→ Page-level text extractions
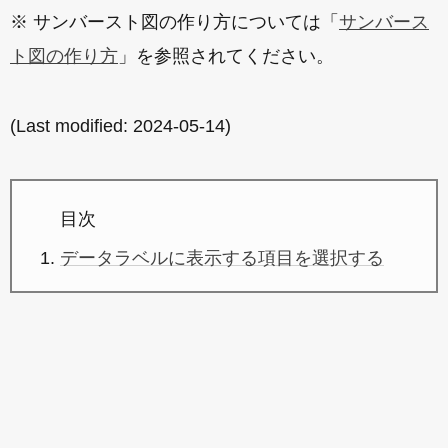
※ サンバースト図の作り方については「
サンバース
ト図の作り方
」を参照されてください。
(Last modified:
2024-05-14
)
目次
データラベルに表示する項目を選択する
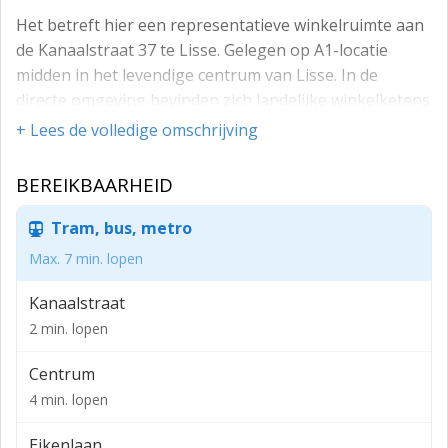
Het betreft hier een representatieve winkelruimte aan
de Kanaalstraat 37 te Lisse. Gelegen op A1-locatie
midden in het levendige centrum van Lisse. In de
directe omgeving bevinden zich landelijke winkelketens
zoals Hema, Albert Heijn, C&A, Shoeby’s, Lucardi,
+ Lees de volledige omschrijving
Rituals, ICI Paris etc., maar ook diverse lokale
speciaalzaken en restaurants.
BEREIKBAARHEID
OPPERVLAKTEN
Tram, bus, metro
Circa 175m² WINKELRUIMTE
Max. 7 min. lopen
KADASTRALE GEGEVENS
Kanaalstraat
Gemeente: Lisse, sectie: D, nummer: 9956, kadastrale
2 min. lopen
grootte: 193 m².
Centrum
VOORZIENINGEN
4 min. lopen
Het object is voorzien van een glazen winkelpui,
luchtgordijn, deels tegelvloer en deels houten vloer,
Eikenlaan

---

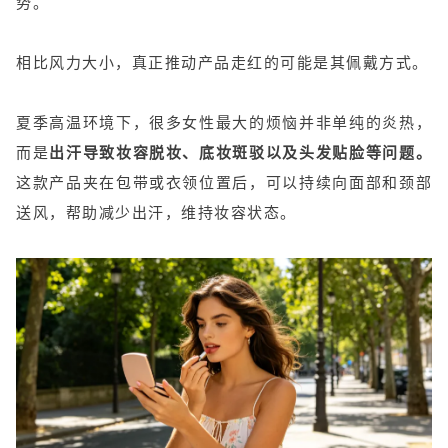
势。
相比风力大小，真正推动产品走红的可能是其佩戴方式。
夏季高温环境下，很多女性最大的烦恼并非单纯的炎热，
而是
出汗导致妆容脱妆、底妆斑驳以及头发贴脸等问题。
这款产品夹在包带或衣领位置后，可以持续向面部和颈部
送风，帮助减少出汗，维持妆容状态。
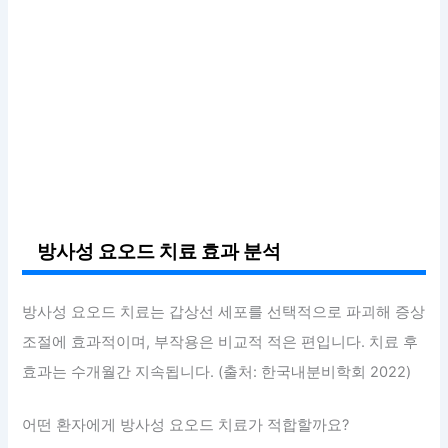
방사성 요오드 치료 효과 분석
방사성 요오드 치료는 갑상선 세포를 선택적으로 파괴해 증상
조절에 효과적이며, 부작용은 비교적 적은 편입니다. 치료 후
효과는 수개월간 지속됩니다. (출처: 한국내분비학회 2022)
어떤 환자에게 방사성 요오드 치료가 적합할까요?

==

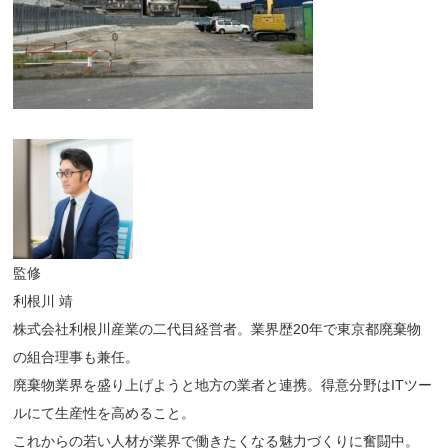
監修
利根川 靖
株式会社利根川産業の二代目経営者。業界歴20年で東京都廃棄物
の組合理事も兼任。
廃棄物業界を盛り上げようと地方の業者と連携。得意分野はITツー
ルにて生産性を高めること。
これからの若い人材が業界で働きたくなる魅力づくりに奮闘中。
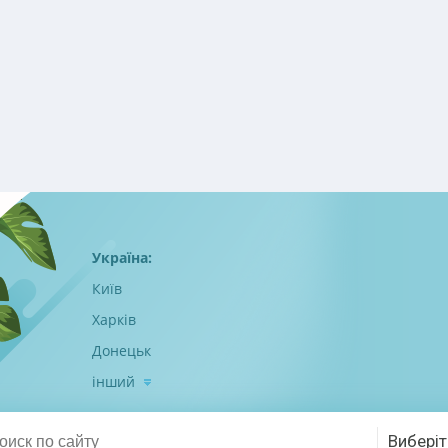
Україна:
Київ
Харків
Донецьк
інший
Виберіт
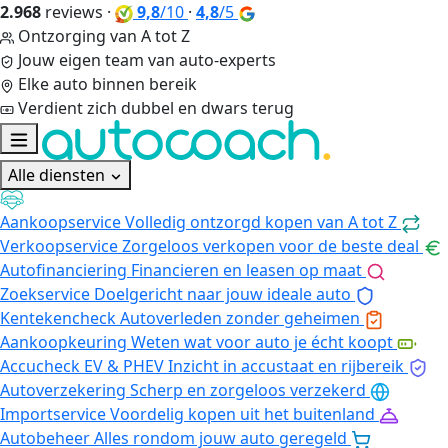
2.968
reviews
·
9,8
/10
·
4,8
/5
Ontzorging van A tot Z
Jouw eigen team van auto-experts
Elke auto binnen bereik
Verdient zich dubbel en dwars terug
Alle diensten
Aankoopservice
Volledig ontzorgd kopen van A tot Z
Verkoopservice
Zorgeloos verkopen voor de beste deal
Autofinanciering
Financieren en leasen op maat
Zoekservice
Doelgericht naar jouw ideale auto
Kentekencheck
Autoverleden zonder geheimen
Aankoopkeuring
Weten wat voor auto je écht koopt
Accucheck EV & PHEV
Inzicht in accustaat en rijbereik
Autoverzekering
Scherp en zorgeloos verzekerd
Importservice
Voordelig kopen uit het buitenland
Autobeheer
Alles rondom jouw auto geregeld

→ INSTRUCTIONS FOR THE TASK
Please write out, exactly as they appear above, only the lines in the stretch from the line with "Alle diensten" through the line with "Alles rondom jouw auto geregeld".

→ OUTPUT OF THE TASK
Alle diensten
Aankoopservice
Volledig ontzorgd kopen van A tot Z
Verkoopservice
Zorgeloos verkopen voor de beste deal
Autofinanciering
Financieren en leasen op maat
Zoekservice
Doelgericht naar jouw ideale auto
Kentekencheck
Autoverleden zonder geheimen
Aankoopkeuring
Weten wat voor auto je écht koopt
Accucheck EV & PHEV
Inzicht in accustaat en rijbereik
Autoverzekering
Scherp en zorgeloos verzekerd
Importservice
Voordelig kopen uit het buitenland
Autobeheer
Alles rondom jouw auto geregeld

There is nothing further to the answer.